There are six other causes of lung cancer besides smoking
Many studies have shown that smoking is the most important cause of lung cancer, but in addition to cigarettes, there are six other risk factors for lung cancer.
Radon radiation exposure.
In the United States, the annual number of cases of lung cancer caused by radon radiation is about 20 000, which is the main cause of lung cancer among non-smokers. Radon is a natural radioactive gas, the main sources of home for building materials, soil precipitation, outdoor air drifting, heating and natural gas release from kitchen equipment, and so on.
Radon levels in outdoor air are generally safe, but in homes or other buildings radon may accumulate to dangerous levels.
As radon cannot be seen, smelled or tasted, a radon test should be conducted by a professional organization before moving into a new home.
Asbestos fiber exposure.
The American Cancer Society points out that inhaling or swallowing asbestos fibers for a long time can cause serious damage to lung cells, which in turn can lead to lung cancer. Persons working in asbestos-related occupations must be strictly guarded.
Exposure to other carcinogens.
The study found that arsenic, diesel exhaust, silica, chromium, nickel, beryllium, cadmium, tar and soot may increase the risk of lung cancer. The American Cancer Society recommends that exposure be kept to a minimum if these carcinogens are present in the workplace.
The American Lung Association suggests that all kinds of particulate matter, including acids, compounds, metals, and dust, can harm lung function, especially microparticles. Because they can penetrate deep into the lungs, or even into the blood, the risk of cancer is even higher.
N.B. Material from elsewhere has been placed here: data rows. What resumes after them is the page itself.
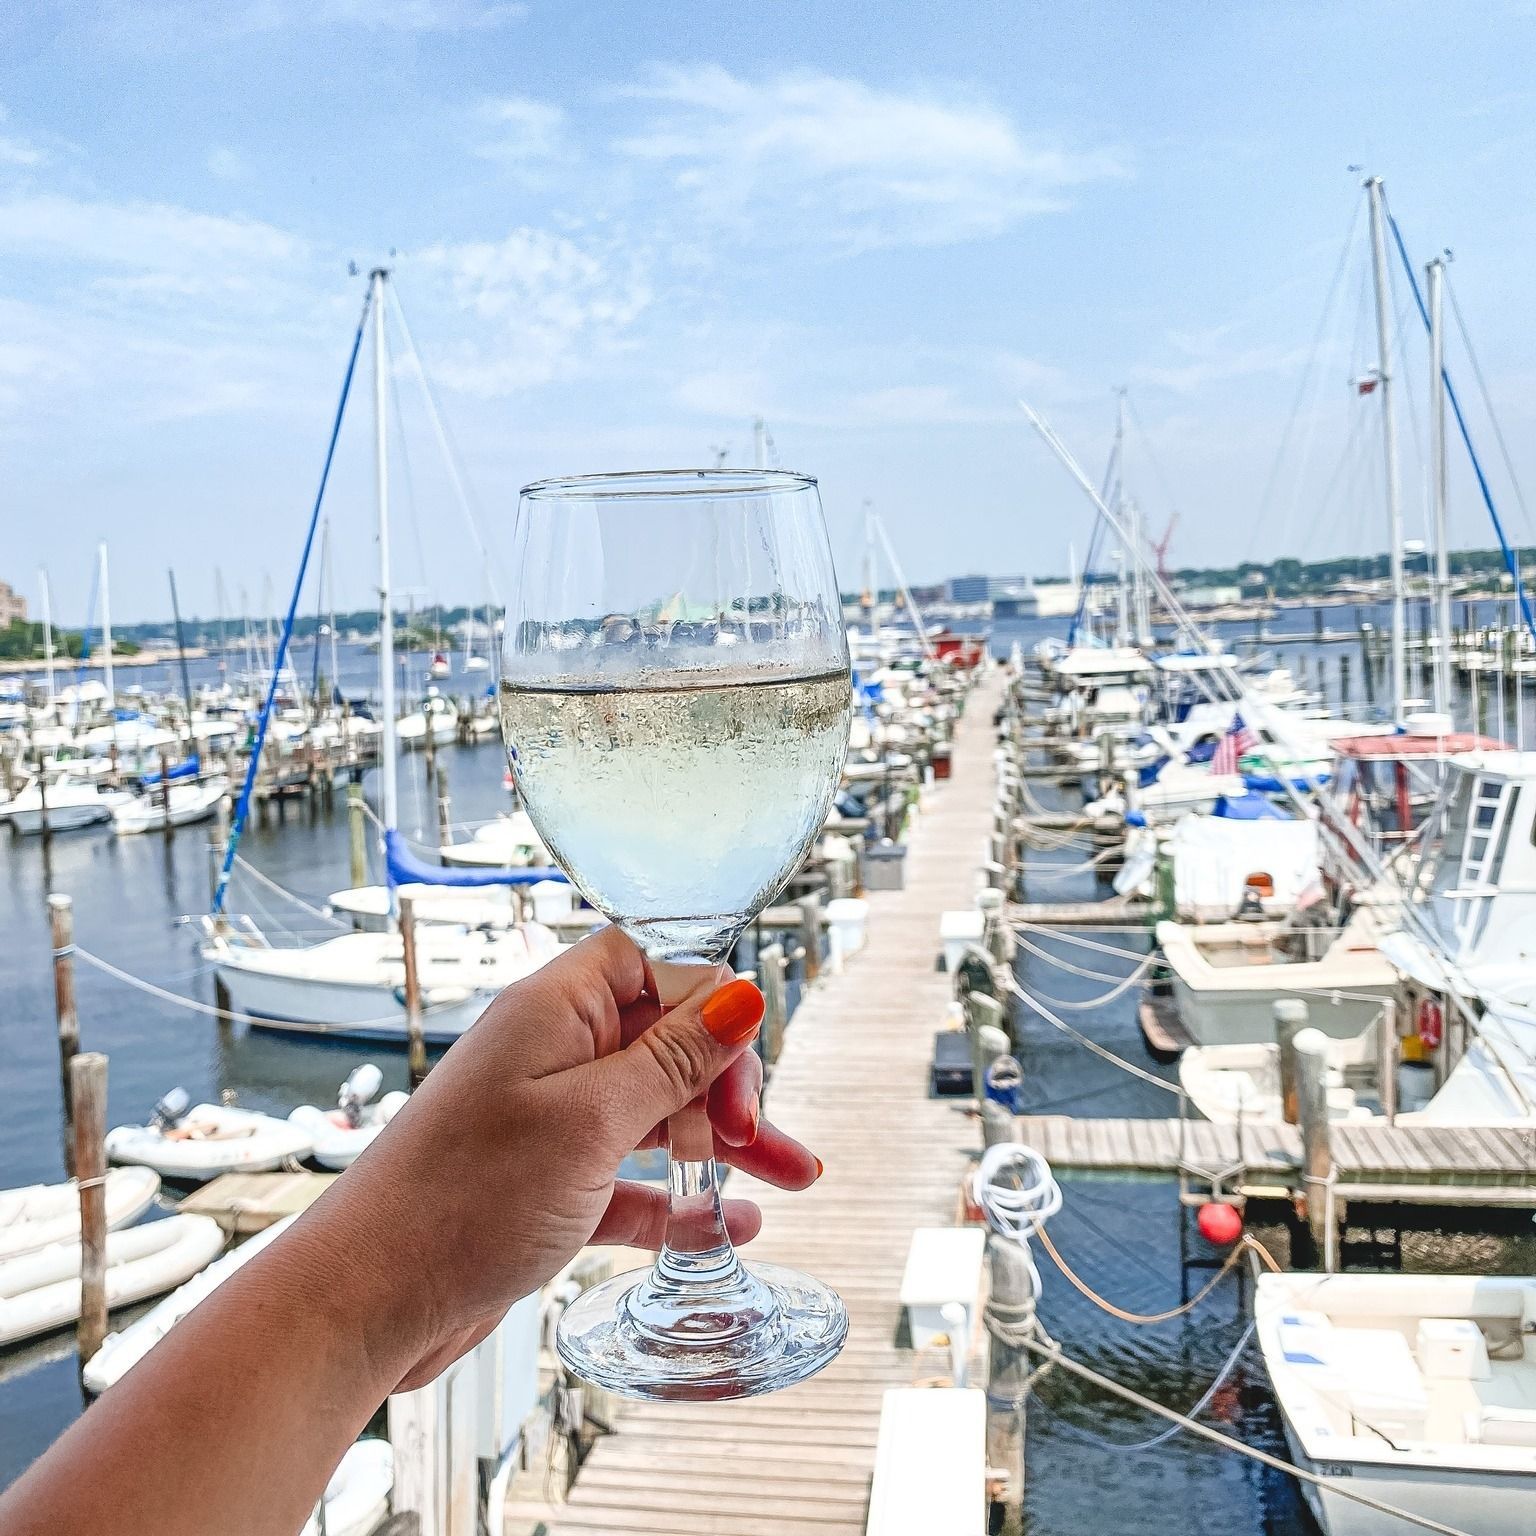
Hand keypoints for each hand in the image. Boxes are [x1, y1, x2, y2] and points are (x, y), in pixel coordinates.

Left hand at [291, 925, 819, 1392]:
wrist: (365, 1302)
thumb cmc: (462, 1200)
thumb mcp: (590, 1121)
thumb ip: (673, 1060)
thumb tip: (741, 996)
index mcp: (555, 1011)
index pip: (652, 964)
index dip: (707, 1003)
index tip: (742, 1062)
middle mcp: (552, 1055)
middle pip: (664, 1040)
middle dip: (728, 1082)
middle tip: (762, 1138)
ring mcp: (548, 1122)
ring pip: (655, 1112)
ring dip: (719, 1143)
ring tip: (787, 1179)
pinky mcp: (545, 1185)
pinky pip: (629, 1178)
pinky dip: (676, 1200)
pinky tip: (726, 1225)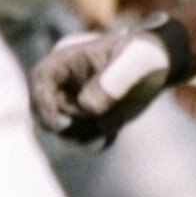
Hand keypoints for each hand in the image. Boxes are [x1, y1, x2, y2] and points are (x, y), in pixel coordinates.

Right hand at [31, 20, 183, 147]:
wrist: (156, 67)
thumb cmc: (142, 55)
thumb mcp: (133, 61)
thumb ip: (112, 80)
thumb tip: (87, 107)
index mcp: (64, 61)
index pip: (39, 82)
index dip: (43, 105)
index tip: (60, 126)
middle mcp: (61, 85)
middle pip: (45, 114)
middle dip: (69, 125)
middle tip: (98, 121)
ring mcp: (70, 105)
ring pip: (63, 133)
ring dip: (85, 135)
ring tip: (112, 121)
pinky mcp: (83, 123)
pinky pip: (81, 141)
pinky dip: (96, 142)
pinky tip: (113, 130)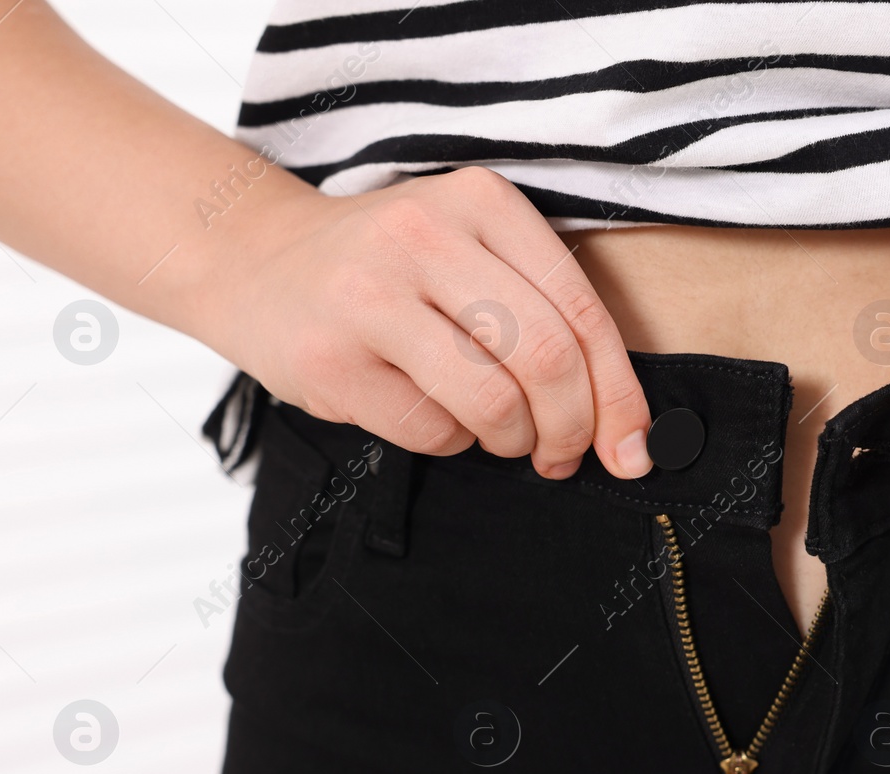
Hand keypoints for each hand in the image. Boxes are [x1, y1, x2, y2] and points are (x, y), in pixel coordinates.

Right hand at [203, 166, 653, 480]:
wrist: (256, 260)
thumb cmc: (391, 272)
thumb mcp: (471, 251)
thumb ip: (547, 315)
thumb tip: (626, 430)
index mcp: (481, 202)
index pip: (582, 311)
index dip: (619, 394)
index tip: (633, 448)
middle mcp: (425, 236)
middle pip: (546, 358)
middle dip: (572, 427)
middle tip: (562, 455)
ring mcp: (369, 297)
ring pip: (492, 402)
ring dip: (511, 440)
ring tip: (500, 435)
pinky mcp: (330, 360)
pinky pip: (431, 431)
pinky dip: (451, 442)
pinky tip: (432, 413)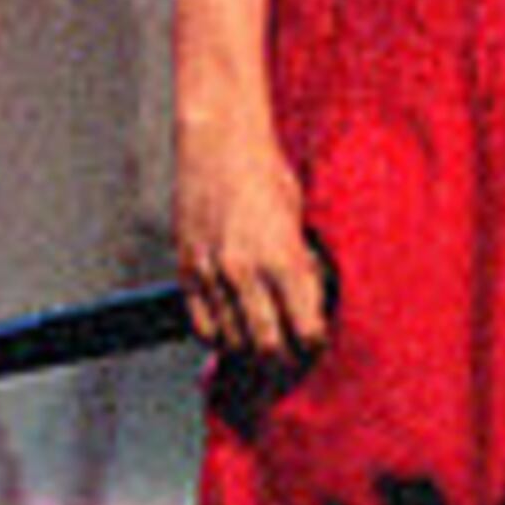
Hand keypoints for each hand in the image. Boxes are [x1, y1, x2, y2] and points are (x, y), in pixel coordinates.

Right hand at [176, 110, 331, 368]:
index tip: (317, 346)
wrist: (218, 142)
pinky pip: (201, 323)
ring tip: (263, 352)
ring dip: (250, 353)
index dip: (315, 346)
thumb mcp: (298, 219)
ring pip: (232, 342)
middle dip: (284, 362)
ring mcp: (211, 272)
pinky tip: (231, 333)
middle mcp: (245, 272)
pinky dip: (217, 337)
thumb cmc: (266, 173)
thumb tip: (305, 302)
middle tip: (292, 362)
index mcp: (283, 258)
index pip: (306, 330)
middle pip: (267, 347)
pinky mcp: (186, 268)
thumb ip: (300, 265)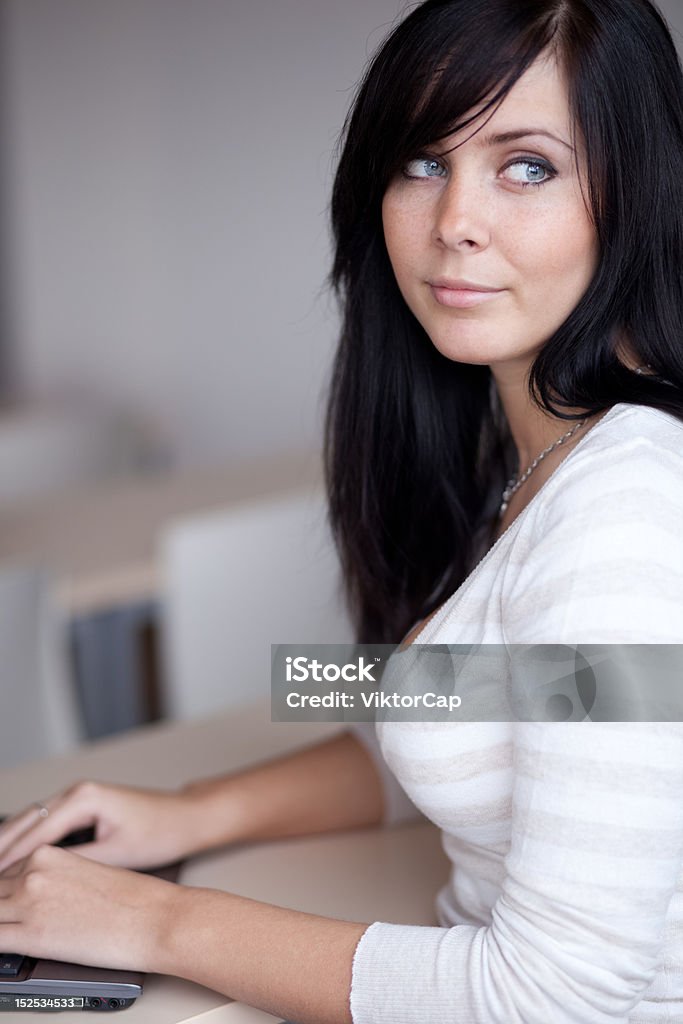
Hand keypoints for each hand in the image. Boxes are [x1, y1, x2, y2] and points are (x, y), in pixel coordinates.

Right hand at [0, 781, 200, 872]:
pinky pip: (45, 823)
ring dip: (11, 845)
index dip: (9, 859)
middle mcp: (77, 791)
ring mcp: (79, 796)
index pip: (35, 832)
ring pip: (32, 821)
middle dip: (1, 849)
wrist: (188, 817)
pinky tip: (16, 862)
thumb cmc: (162, 832)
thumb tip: (43, 881)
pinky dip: (27, 841)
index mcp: (85, 798)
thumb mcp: (117, 855)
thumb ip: (77, 864)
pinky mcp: (83, 806)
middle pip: (26, 821)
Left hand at [0, 844, 176, 972]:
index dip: (2, 889)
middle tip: (8, 914)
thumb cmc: (131, 897)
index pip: (4, 870)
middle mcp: (33, 873)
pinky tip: (6, 942)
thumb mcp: (85, 872)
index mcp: (47, 854)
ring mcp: (30, 903)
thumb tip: (36, 895)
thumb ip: (53, 877)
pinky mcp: (32, 937)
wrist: (153, 916)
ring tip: (10, 926)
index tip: (5, 898)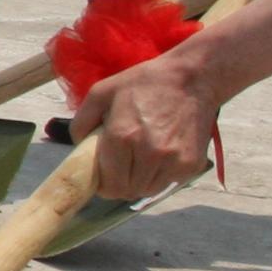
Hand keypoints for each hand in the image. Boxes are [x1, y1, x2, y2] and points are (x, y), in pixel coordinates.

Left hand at [72, 46, 216, 197]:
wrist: (192, 79)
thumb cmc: (143, 84)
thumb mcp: (101, 92)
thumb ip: (81, 122)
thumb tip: (79, 148)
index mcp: (122, 137)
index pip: (109, 184)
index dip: (103, 185)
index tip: (102, 177)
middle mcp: (149, 154)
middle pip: (127, 191)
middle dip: (119, 184)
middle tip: (119, 169)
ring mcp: (174, 161)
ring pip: (148, 190)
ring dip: (140, 182)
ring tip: (139, 160)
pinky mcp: (192, 164)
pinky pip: (169, 183)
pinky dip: (160, 176)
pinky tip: (159, 155)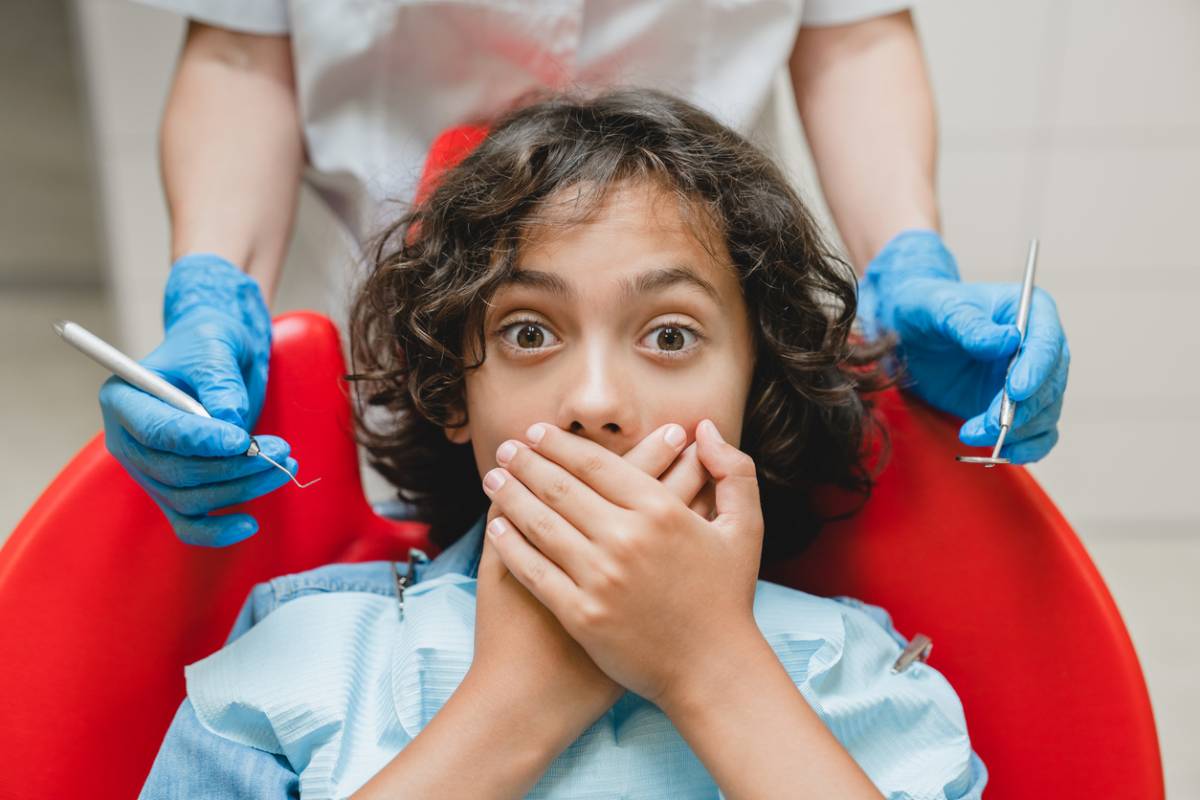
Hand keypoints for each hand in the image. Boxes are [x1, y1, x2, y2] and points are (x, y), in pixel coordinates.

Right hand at [97, 253, 288, 546]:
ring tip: (284, 463)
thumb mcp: (216, 348)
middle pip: (175, 471)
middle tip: (279, 450)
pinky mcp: (174, 489)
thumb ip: (219, 381)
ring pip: (189, 498)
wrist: (221, 357)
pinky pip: (188, 523)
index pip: (158, 431)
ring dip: (241, 489)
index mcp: (124, 400)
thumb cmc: (210, 344)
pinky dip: (216, 531)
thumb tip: (230, 420)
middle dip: (232, 467)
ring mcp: (150, 469)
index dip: (200, 440)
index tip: (243, 439)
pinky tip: (249, 525)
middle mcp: (129, 440)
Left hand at [481, 419, 762, 704]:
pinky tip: (496, 528)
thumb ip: (734, 471)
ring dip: (510, 495)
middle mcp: (627, 539)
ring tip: (492, 478)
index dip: (560, 444)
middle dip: (527, 462)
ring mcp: (601, 578)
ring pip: (541, 524)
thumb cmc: (727, 598)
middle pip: (561, 488)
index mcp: (662, 512)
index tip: (537, 432)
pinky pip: (534, 571)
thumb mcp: (746, 528)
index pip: (596, 464)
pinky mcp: (581, 615)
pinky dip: (510, 545)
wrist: (713, 671)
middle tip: (506, 447)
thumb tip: (707, 430)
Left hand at [858, 229, 1069, 462]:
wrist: (907, 332)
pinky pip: (1035, 433)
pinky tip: (1001, 454)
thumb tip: (1007, 341)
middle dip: (1021, 409)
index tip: (1014, 391)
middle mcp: (1038, 347)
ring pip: (1044, 413)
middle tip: (989, 424)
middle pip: (1050, 384)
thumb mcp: (939, 308)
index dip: (1035, 369)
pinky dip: (1025, 448)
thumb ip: (970, 324)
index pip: (1046, 343)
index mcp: (1032, 311)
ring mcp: (1028, 379)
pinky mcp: (1014, 407)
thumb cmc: (926, 308)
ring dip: (1016, 432)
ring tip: (973, 434)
Studies have shown that high levels of air pollution in residential areas, for example, close to roads with heavy traffic, can increase the risk of lung cancer.
Infected with HIV virus.
The National Cancer Society says people infected with HIV are more than twice as likely to develop lung cancer as those who are not infected with HIV. Some researchers speculate that this may be caused by HIV infection caused by the immune suppression, weakened immune system, causing inflammation and so on.
Those with one parent or sibling who had lung cancer doubled their cancer risk compared with those without a family history of cancer. If a close relative has lung cancer at an early age, his or her family will have a higher risk of lung cancer.
A review of research published in KuaiBao Oncology suggests that it may be the result of a combination of genetic and environmental factors.